Andererseits kann man das Ergebnis in eine frappierende und viel lehrreichere Botschaft umformulieren: Die Wahrscheinlichkeit, mit einer einzelnen Aktie pleitezugehen ist doppelt so hoch wie die Wahrscheinlichkeit, damit den ganz großen Gewinn einzufahren. Diversifikation hilft auch hier und ist für einen strategisch gesund aufgebauten Vermögensaufbau unerlässlich. Alles andere ist Zockerei!

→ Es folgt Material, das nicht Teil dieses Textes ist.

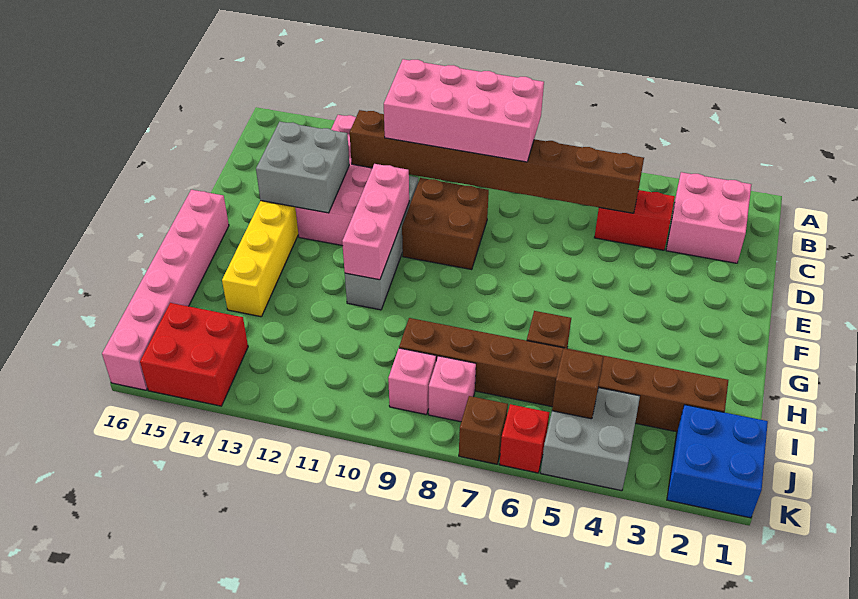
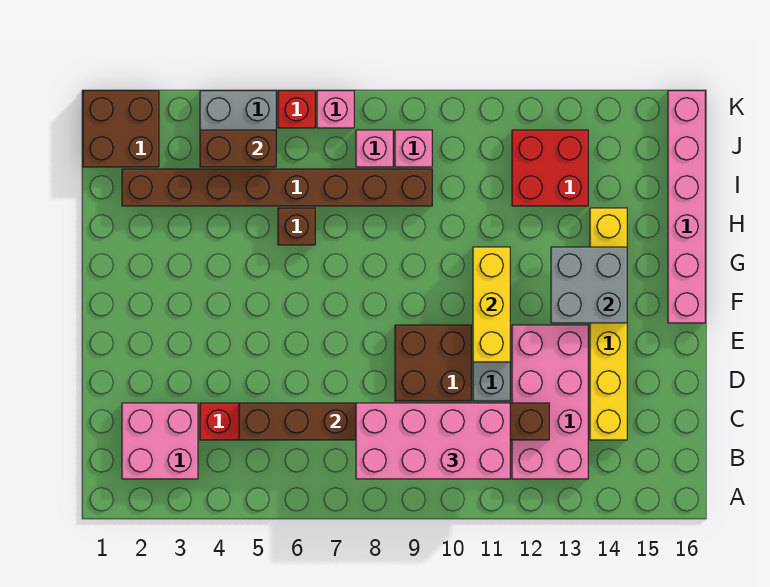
grey 2x2 brick [256,122,349,213] -> grey 2x2 brick moved to [551,247,627,323]
pink 1x3 brick [342,164,409,280] -> yellow 1x3 brick [473,247,510,362]
blue 2x2 brick [667,405,768,518] -> brown 2x2 brick [83,91,159,167]
brown 1x1 brick [552,349,604,419] -> brown 1x2 brick [200,130,276,167]
red 2x2 brick [140,303,248,406] -> red 2x2 brick moved to [512,130,588,206]
brown 1x1 brick [459,396,508,464] -> pink 1x1 brick [317,91,354,128]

„Nicht zu diversifizieren, ist Zockerei!“
Wermutstropfen: Warum „echte Diversifikation“ immer schwieriger wird
Möglicherweise konnten Sie die vorgenannten Argumente für die Diversifikation überzeugen. Da stellt sich doch direkt die Frage, wie Sie diese umsetzen können. Wie zuvor erläutert, ist eine Hauptzutat für erfolgreiches Diversifizieren erforderlich: geringe oder sogar negative Korrelation zwischen den Portfoliobestandteilen. Die schlechte Nachricht dazu liefert Gary Antonacci in seinem Buch: „Dual Momentum Investing: An Innovative Strategy for Higher Returns with Lower Risk“:
Zwischen 1971 und 1999 betrug die durchschnittliche 1-Jahres-Korrelation zwischen dem S&P500 (größte 500 US-Aktien) und dem MSCI EAFE (Index aus über 500 nicht-amerikanischen Aktien aus aller Welt) 42%. Wenn sich die US-Aktien also stark nach oben oder unten bewegten, bewegten sich die übrigen Aktien in dieselbe Richtung, aber mit nur 42% der Intensität. Zwischen 2000 und 2014 lag dieser Wert unglücklicherweise schon bei 83%! Die Globalisierung hat ihre Vor- und Nachteile. Für die Diversifikationsmöglichkeiten wirkt sie offenbar eher nachteilig.
Auch innerhalb der Anlageklasse „Rohstoffe“ hat sich die Korrelation vervielfacht. Und sogar die Korrelation unter den Anlageklassen selbst hat sich verschärft: Während der Finanzkrise 2008 lag die Korrelation zwischen Aktien und Rohstoffen bei 80%. Dabei hätte man gerade in einer Krise die Hilfe der Diversifikation dank geringer Korrelation am nötigsten.
Neben der sich weiter erhöhenden Korrelation im gesamten Anlagemarkt, gibt es noch ein weiteres Hindernis: Manche Anlageklassen scheiden aus Ertragsgründen aus. Da wären insbesondere die Anleihen, auch genannt Rentenpapiere zu nennen. Negative Zinsen gehen einher mit gestiegenen Risiken, dass man sein Geld überhaupt vom Emittenten zurückerhält. Das ist nicht gerade ein annehmbares Chance-Risiko-Verhältnis. Doch je nach Risikoneigung, kann es selbst bei Negativzinsen im Sinne einer diversifizierten Anlage sinnvoll sein, Anleihen beizumischen.
Diversifikation ist nicht am Ende: Offen für Neues sein!
Die Globalisierung mag auf den ersten Blick nachteilhaft für das Spektrum und die Intensität der Diversifikation gewirkt haben. Doch bringt sie auch viel mehr Neues in einer viel höhere Geschwindigkeit hervor als früher. Neue Anlageklassen werden geschaffen (denken Sie einmal an Kryptowährungen), neue Möglichkeiten des Investments werden am laufenden Band lanciert (Broker, Neo-Broker, „Tokenisierung“ von Assets), Transaktionskosten sinken (Flatrate-Investing) und der Zugang zu weltweiten und unabhängigen Informationen ist so einfach wie noch nie zuvor (Internet, Suchmaschinen, soziale Medien).